## BRIEF:
Please copy the rows from the line containing "The Aggravated Assault" through the line containing "What is the value", keeping every line unchanged.

## SUPPLIED INFORMATION:
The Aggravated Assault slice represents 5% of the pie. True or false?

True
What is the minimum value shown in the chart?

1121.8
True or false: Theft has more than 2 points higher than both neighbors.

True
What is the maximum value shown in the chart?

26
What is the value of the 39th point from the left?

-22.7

* * *

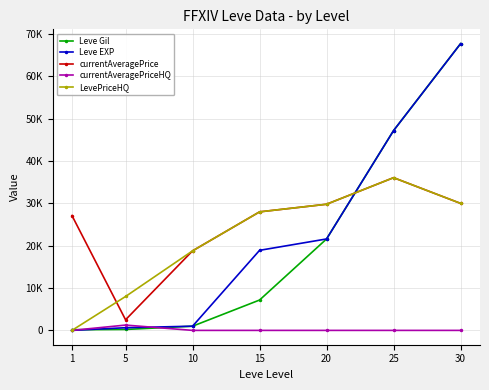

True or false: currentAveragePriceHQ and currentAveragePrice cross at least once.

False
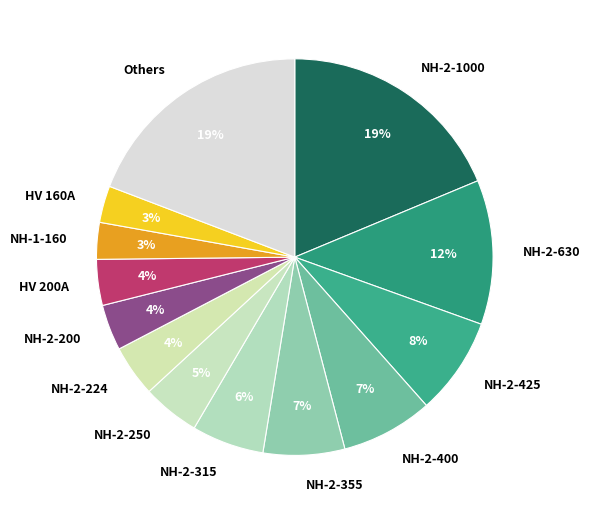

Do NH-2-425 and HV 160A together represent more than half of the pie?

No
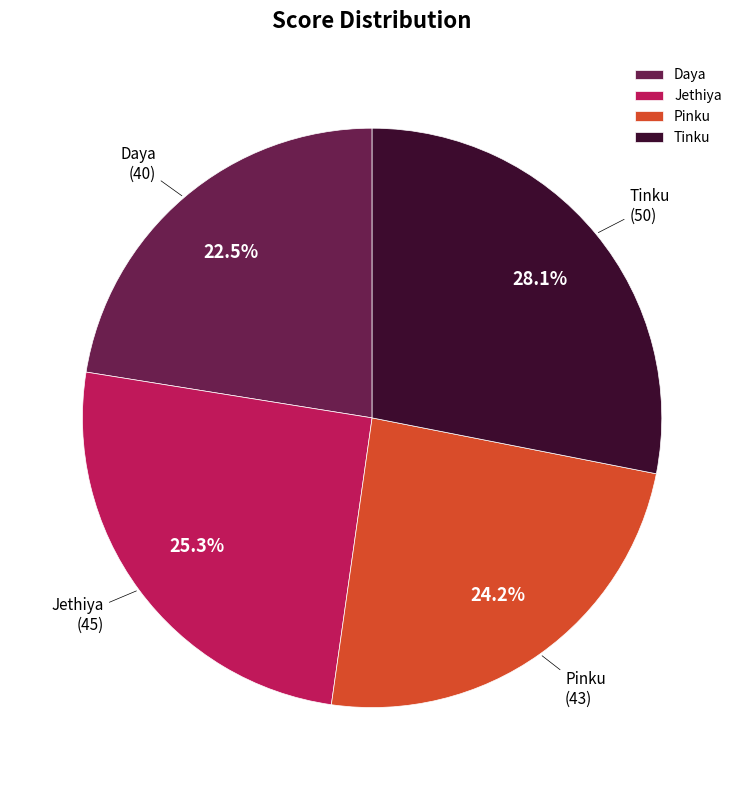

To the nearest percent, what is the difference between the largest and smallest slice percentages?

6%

## RESULT FOR THIS TASK:
The Aggravated Assault slice represents 5% of the pie. True or false?

True
What is the minimum value shown in the chart?

1121.8
True or false: Theft has more than 2 points higher than both neighbors.

True
What is the maximum value shown in the chart?

26
What is the value of the 39th point from the left?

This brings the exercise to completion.